## [Job item]
Gather each row below that contains the word "Where" and copy it out in full.

## [Stored data]
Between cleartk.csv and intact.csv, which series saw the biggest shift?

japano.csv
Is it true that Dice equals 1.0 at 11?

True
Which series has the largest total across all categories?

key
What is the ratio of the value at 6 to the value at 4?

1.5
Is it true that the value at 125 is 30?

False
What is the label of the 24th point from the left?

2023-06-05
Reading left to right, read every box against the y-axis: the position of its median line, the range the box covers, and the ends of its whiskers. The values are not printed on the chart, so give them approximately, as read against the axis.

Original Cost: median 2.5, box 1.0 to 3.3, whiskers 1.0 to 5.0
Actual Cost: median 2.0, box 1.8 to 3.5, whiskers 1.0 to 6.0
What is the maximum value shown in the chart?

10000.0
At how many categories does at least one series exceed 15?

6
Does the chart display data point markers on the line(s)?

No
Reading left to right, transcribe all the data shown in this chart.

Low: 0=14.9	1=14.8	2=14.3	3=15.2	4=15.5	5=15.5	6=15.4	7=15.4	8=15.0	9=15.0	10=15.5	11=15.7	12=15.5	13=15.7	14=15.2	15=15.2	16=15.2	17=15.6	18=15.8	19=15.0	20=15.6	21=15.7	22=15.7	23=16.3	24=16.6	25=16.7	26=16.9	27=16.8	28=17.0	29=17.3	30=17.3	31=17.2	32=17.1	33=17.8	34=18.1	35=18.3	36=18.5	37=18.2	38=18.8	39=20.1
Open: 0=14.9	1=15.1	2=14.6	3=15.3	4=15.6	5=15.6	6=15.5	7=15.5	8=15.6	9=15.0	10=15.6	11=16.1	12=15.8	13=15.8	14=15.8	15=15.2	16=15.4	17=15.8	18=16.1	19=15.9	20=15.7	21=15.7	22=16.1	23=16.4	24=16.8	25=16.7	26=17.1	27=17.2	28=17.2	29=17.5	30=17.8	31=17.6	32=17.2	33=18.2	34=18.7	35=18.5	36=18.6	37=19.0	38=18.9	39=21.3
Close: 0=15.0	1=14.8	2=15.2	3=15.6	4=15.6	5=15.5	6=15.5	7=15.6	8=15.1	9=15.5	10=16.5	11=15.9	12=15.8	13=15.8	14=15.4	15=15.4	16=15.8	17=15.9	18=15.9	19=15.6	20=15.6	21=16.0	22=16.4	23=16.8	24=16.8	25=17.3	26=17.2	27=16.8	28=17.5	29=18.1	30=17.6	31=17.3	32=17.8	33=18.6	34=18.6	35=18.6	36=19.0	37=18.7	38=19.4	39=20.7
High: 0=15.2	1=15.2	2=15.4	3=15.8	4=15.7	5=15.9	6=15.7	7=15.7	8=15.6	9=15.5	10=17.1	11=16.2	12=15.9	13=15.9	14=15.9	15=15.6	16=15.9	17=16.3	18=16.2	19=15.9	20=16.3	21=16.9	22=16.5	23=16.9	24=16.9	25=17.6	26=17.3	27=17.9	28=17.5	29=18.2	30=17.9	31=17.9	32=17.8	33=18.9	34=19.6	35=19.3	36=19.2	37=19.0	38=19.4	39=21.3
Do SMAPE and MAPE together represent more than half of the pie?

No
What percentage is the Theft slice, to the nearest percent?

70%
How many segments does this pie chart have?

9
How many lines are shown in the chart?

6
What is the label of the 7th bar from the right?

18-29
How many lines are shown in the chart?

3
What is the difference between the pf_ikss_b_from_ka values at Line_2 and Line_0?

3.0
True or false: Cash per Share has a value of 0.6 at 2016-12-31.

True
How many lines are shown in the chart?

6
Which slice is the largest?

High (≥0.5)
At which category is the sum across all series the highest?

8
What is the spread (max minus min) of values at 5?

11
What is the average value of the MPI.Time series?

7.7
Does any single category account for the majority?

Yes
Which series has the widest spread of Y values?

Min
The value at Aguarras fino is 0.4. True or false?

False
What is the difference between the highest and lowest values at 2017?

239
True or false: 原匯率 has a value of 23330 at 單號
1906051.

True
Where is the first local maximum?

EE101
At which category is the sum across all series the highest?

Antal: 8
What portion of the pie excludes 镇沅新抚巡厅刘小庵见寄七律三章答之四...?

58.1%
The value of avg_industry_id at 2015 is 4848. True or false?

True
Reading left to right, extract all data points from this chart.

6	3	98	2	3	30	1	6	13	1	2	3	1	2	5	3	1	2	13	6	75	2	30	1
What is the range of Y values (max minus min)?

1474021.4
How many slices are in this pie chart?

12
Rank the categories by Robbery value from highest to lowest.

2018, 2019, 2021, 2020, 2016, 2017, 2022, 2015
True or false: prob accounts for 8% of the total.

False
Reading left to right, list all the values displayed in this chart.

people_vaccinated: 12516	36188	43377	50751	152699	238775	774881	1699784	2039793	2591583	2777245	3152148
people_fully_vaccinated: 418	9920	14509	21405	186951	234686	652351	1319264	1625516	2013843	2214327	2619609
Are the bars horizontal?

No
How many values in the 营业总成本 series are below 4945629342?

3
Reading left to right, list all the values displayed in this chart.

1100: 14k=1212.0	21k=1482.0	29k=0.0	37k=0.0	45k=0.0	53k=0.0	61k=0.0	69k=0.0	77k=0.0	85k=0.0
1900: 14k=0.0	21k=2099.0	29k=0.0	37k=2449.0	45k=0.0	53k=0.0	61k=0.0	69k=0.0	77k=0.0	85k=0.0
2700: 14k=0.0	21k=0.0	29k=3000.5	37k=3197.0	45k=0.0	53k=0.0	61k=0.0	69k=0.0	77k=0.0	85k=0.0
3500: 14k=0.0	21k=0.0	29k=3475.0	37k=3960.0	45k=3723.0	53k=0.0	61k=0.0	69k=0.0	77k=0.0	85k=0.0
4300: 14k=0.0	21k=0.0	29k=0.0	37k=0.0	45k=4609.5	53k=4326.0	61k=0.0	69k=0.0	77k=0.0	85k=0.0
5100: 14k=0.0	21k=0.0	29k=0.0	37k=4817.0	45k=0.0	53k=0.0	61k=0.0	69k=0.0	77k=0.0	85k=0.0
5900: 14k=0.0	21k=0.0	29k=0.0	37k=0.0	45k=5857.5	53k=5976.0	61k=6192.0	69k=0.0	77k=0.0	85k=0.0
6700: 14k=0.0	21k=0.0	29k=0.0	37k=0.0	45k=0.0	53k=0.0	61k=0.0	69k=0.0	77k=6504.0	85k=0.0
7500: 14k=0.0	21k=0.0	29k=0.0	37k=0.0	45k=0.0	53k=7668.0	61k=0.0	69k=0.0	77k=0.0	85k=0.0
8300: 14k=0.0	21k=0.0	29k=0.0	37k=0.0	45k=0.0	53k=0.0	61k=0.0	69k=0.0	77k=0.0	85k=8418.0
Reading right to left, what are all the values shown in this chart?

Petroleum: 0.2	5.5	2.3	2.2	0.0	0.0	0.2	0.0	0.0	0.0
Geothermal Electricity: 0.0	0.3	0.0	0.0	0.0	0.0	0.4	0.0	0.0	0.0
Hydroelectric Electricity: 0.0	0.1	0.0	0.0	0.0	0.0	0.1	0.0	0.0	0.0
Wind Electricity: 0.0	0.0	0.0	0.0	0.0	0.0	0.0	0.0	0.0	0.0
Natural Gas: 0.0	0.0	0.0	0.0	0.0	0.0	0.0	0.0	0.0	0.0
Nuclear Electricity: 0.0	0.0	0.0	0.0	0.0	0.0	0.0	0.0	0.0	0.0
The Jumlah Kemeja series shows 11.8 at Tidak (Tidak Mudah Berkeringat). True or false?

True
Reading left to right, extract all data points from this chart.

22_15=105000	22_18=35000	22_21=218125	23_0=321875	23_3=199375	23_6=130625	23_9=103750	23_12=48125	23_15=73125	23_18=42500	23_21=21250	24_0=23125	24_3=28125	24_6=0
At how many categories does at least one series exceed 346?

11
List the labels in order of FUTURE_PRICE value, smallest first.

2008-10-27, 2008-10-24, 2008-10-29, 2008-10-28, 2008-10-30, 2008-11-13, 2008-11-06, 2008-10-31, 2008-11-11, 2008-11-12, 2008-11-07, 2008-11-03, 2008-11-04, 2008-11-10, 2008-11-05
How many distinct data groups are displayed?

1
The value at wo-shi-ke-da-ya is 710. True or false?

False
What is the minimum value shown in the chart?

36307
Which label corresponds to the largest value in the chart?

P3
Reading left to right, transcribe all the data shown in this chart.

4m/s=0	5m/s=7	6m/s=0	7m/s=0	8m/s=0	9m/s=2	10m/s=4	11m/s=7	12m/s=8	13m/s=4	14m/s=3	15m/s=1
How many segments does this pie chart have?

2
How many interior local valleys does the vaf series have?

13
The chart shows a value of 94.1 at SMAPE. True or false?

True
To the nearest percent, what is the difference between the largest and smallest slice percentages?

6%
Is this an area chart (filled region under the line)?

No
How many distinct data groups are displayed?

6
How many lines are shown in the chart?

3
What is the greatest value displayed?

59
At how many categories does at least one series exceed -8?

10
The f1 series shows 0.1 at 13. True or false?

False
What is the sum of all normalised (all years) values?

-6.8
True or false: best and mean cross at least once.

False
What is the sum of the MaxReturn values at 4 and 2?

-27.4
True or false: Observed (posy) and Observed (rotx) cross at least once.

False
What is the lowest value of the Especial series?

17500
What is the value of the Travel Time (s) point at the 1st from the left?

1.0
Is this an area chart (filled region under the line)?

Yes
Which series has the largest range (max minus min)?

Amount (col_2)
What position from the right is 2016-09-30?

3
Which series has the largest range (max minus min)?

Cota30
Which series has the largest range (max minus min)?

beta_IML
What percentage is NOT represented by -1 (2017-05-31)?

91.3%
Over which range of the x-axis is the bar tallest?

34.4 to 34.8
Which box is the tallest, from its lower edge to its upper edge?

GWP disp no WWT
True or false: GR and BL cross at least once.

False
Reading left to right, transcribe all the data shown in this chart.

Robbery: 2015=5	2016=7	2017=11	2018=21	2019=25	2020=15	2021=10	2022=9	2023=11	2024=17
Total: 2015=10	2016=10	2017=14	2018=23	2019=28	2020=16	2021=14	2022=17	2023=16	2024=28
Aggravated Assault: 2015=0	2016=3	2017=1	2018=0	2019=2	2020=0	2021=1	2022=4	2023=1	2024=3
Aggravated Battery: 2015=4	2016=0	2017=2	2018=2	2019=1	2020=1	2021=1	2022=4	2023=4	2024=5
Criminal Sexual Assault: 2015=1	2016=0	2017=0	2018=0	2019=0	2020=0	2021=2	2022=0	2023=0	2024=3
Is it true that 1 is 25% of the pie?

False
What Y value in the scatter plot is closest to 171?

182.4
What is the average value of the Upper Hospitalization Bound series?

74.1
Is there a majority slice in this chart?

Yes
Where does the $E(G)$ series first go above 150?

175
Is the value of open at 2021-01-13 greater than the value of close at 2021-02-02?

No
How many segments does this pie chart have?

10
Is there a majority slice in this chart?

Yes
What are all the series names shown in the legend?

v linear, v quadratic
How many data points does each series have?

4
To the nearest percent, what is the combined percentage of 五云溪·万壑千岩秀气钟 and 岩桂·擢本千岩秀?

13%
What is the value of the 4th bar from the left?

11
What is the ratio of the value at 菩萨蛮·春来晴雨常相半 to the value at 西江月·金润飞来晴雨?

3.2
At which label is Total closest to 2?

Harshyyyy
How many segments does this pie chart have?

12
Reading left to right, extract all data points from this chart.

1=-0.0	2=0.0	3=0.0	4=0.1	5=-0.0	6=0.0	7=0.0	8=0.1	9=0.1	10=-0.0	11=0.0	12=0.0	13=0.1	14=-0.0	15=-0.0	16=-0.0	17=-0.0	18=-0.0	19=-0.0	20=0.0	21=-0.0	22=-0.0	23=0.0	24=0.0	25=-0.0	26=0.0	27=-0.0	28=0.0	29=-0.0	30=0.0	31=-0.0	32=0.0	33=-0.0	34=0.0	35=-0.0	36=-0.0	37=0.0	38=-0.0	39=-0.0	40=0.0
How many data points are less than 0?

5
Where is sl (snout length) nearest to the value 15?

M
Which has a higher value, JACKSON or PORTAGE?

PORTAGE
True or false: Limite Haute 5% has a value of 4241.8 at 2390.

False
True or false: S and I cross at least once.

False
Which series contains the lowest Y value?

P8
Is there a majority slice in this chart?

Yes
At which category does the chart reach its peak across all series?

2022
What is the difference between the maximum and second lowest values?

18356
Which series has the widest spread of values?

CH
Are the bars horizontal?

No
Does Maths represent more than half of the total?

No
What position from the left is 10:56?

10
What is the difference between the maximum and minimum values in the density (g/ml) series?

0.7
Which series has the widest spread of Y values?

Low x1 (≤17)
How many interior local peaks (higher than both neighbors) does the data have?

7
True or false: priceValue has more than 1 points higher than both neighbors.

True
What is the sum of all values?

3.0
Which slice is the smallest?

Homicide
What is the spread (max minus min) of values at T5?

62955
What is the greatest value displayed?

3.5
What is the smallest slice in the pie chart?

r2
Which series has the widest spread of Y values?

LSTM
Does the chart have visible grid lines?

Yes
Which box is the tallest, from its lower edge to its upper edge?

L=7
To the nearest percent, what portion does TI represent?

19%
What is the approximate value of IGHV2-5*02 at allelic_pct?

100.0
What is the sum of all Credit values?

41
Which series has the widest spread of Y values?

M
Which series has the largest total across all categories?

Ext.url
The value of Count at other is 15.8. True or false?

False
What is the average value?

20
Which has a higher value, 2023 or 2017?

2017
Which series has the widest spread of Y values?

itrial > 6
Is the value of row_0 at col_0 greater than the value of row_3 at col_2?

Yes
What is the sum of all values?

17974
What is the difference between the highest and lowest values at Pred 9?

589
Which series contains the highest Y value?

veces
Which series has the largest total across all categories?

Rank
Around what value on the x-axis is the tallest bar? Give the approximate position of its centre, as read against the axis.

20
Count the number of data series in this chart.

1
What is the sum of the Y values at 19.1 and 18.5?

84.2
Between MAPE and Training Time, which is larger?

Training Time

## [Response]
Where is the first local maximum?
Where does the $E(G)$ series first go above 150?
Where is sl (snout length) nearest to the value 15?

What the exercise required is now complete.